- _Work order_
Transcribe all of the data exactly, leaving nothing out.

□ □ □ □ □ □ □

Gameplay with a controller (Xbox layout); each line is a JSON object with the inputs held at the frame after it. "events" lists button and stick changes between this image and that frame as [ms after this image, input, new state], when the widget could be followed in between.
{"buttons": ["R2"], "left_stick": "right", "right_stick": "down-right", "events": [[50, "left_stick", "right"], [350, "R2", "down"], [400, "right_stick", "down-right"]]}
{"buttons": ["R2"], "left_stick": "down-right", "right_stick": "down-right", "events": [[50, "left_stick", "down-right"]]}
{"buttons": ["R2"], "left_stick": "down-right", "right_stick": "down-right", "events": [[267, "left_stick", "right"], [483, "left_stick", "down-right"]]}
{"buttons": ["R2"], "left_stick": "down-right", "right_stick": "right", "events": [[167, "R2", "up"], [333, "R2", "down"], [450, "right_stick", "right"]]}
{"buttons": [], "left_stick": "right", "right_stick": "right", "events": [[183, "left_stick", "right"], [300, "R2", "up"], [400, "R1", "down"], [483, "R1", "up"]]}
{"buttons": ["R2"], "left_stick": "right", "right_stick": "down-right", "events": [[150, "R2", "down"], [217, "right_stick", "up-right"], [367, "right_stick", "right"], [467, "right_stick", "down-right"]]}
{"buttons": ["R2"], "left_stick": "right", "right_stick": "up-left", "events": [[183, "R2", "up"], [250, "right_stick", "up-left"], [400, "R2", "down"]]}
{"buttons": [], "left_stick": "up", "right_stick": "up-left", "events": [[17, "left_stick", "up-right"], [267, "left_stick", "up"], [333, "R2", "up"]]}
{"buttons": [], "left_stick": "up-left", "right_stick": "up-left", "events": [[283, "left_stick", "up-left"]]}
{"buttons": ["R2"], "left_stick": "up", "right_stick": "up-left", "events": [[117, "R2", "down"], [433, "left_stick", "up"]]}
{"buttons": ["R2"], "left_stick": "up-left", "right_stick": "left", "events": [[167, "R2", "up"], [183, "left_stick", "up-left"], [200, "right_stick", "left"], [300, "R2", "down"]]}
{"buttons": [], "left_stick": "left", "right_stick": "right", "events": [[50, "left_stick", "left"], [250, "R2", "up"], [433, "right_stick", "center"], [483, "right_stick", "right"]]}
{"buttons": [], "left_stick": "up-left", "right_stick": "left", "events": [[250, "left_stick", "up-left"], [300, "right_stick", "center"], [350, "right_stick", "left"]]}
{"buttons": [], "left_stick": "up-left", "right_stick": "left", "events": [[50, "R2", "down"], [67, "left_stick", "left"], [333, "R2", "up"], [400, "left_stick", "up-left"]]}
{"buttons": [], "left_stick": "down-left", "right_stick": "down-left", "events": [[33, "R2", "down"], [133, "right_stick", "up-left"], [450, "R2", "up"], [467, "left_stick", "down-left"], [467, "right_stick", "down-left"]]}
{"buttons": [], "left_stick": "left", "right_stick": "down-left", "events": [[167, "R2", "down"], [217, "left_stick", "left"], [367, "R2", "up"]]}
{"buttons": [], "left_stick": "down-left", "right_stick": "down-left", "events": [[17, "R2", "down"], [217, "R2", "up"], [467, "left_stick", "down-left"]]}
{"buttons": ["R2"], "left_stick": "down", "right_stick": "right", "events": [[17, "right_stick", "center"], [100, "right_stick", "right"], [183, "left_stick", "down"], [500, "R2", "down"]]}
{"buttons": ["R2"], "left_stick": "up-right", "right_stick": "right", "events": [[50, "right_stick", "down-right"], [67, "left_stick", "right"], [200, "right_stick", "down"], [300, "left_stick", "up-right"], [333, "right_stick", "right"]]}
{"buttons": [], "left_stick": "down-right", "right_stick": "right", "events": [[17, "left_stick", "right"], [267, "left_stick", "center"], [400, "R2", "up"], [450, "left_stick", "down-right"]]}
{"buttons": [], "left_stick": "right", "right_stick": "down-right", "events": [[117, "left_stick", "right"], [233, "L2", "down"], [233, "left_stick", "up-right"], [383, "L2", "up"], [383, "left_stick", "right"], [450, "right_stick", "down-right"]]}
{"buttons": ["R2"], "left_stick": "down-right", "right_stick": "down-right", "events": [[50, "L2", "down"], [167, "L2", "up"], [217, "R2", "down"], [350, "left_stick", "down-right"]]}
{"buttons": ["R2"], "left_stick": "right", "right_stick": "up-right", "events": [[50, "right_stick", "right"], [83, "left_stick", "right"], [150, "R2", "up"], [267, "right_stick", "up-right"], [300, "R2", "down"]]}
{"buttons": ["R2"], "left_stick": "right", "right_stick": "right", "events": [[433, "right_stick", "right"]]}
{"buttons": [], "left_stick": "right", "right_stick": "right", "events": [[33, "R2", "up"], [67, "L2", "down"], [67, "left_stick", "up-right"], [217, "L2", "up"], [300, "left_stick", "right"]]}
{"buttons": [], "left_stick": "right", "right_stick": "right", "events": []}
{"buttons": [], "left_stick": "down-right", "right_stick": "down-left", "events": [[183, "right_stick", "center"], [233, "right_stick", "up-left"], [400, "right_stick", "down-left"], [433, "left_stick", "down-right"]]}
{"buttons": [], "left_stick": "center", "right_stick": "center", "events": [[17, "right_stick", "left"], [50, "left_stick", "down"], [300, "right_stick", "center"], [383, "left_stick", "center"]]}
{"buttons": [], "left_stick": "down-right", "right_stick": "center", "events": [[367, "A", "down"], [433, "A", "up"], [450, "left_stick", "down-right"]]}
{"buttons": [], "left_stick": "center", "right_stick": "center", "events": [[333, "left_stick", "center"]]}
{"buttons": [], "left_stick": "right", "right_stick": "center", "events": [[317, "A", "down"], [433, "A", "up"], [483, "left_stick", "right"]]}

□ □ □ □ □ □ □

- _Exercise answer_
Gameplay with a controller (Xbox layout); each line is a JSON object with the inputs held at the frame after it. "events" lists button and stick changes between this image and that frame as [ms after this image, input, new state], when the widget could be followed in between.
{"buttons": ["R2"], "left_stick": "right", "right_stick": "down-right", "events": [[50, "left_stick", "right"], [350, "R2", "down"], [400, "right_stick", "down-right"]]}
{"buttons": ["R2"], "left_stick": "down-right", "right_stick": "down-right", "events": [[50, "left_stick", "down-right"]]}
{"buttons": ["R2"], "left_stick": "down-right", "right_stick": "down-right", "events": [[267, "left_stick", "right"], [483, "left_stick", "down-right"]]}
{"buttons": ["R2"], "left_stick": "down-right", "right_stick": "right", "events": [[167, "R2", "up"], [333, "R2", "down"], [450, "right_stick", "right"]]}
{"buttons": [], "left_stick": "right", "right_stick": "right", "events": [[183, "left_stick", "right"], [300, "R2", "up"], [400, "R1", "down"], [483, "R1", "up"]]}
{"buttons": ["R2"], "left_stick": "right", "right_stick": "down-right", "events": [[150, "R2", "down"], [217, "right_stick", "up-right"], [367, "right_stick", "right"], [467, "right_stick", "down-right"]]}
{"buttons": ["R2"], "left_stick": "right", "right_stick": "up-left", "events": [[183, "R2", "up"], [250, "right_stick", "up-left"], [400, "R2", "down"]]}
{"buttons": [], "left_stick": "up", "right_stick": "up-left", "events": [[17, "left_stick", "up-right"], [267, "left_stick", "up"], [333, "R2", "up"]]}
{"buttons": [], "left_stick": "up-left", "right_stick": "up-left", "events": [[283, "left_stick", "up-left"]]}
{"buttons": ["R2"], "left_stick": "up", "right_stick": "up-left", "events": [[117, "R2", "down"], [433, "left_stick", "up"]]}
{"buttons": ["R2"], "left_stick": "up-left", "right_stick": "left", "events": [[167, "R2", "up"], [183, "left_stick", "up-left"], [200, "right_stick", "left"], [300, "R2", "down"]]}
{"buttons": [], "left_stick": "left", "right_stick": "right", "events": [[50, "left_stick", "left"], [250, "R2", "up"], [433, "right_stick", "center"], [483, "right_stick", "right"]]}
{"buttons": [], "left_stick": "up-left", "right_stick": "left", "events": [[250, "left_stick", "up-left"], [300, "right_stick", "center"], [350, "right_stick", "left"]]}
{"buttons": [], "left_stick": "up-left", "right_stick": "left", "events": [[50, "R2", "down"], [67, "left_stick", "left"], [333, "R2", "up"], [400, "left_stick", "up-left"]]}
{"buttons": [], "left_stick": "down-left", "right_stick": "down-left", "events": [[33, "R2", "down"], [133, "right_stick", "up-left"], [450, "R2", "up"], [467, "left_stick", "down-left"], [467, "right_stick", "down-left"]]}
{"buttons": [], "left_stick": "left", "right_stick": "down-left", "events": [[167, "R2", "down"], [217, "left_stick", "left"], [367, "R2", "up"]]}
{"buttons": [], "left_stick": "down-left", "right_stick": "down-left", "events": [[17, "R2", "down"], [217, "R2", "up"], [467, "left_stick", "down-left"]]}
{"buttons": ["R2"], "left_stick": "down", "right_stick": "right", "events": [[17, "right_stick", "center"], [100, "right_stick", "right"], [183, "left_stick", "down"], [500, "R2", "down"]]}
{"buttons": ["R2"], "left_stick": "up-right", "right_stick": "right", "events": [[50, "right_stick", "down-right"], [67, "left_stick", "right"], [200, "right_stick", "down"], [300, "left_stick", "up-right"], [333, "right_stick", "right"]]}
{"buttons": [], "left_stick": "down-right", "right_stick": "right", "events": [[17, "left_stick", "right"], [267, "left_stick", "center"], [400, "R2", "up"], [450, "left_stick", "down-right"]]}
{"buttons": [], "left_stick": "right", "right_stick": "down-right", "events": [[117, "left_stick", "right"], [233, "L2", "down"], [233, "left_stick", "up-right"], [383, "L2", "up"], [383, "left_stick", "right"], [450, "right_stick", "down-right"]]}
{"buttons": ["R2"], "left_stick": "down-right", "right_stick": "down-right", "events": [[50, "L2", "down"], [167, "L2", "up"], [217, "R2", "down"], [350, "left_stick", "down-right"]]}
{"buttons": ["R2"], "left_stick": "right", "right_stick": "up-right", "events": [[50, "right_stick", "right"], [83, "left_stick", "right"], [150, "R2", "up"], [267, "right_stick", "up-right"], [300, "R2", "down"]]}
{"buttons": ["R2"], "left_stick": "right", "right_stick": "right", "events": [[433, "right_stick", "right"]]}
{"buttons": [], "left_stick": "right", "right_stick": "right", "events": [[33, "R2", "up"], [67, "L2", "down"], [67, "left_stick", "up-right"], [217, "L2", "up"], [300, "left_stick", "right"]]}
{"buttons": [], "left_stick": "right", "right_stick": "right", "events": []}
{"buttons": [], "left_stick": "down-right", "right_stick": "down-left", "events": [[183, "right_stick", "center"], [233, "right_stick", "up-left"], [400, "right_stick", "down-left"], [433, "left_stick", "down-right"]]}
{"buttons": [], "left_stick": "center", "right_stick": "center", "events": [[17, "right_stick", "left"], [50, "left_stick", "down"], [300, "right_stick", "center"], [383, "left_stick", "center"]]}
{"buttons": [], "left_stick": "down-right", "right_stick": "center", "events": [[367, "A", "down"], [433, "A", "up"], [450, "left_stick", "down-right"]]}
{"buttons": [], "left_stick": "center", "right_stick": "center", "events": [[333, "left_stick", "center"]]}
{"buttons": [], "left_stick": "right", "right_stick": "center", "events": [[317, "A", "down"], [433, "A", "up"], [483, "left_stick", "right"]]}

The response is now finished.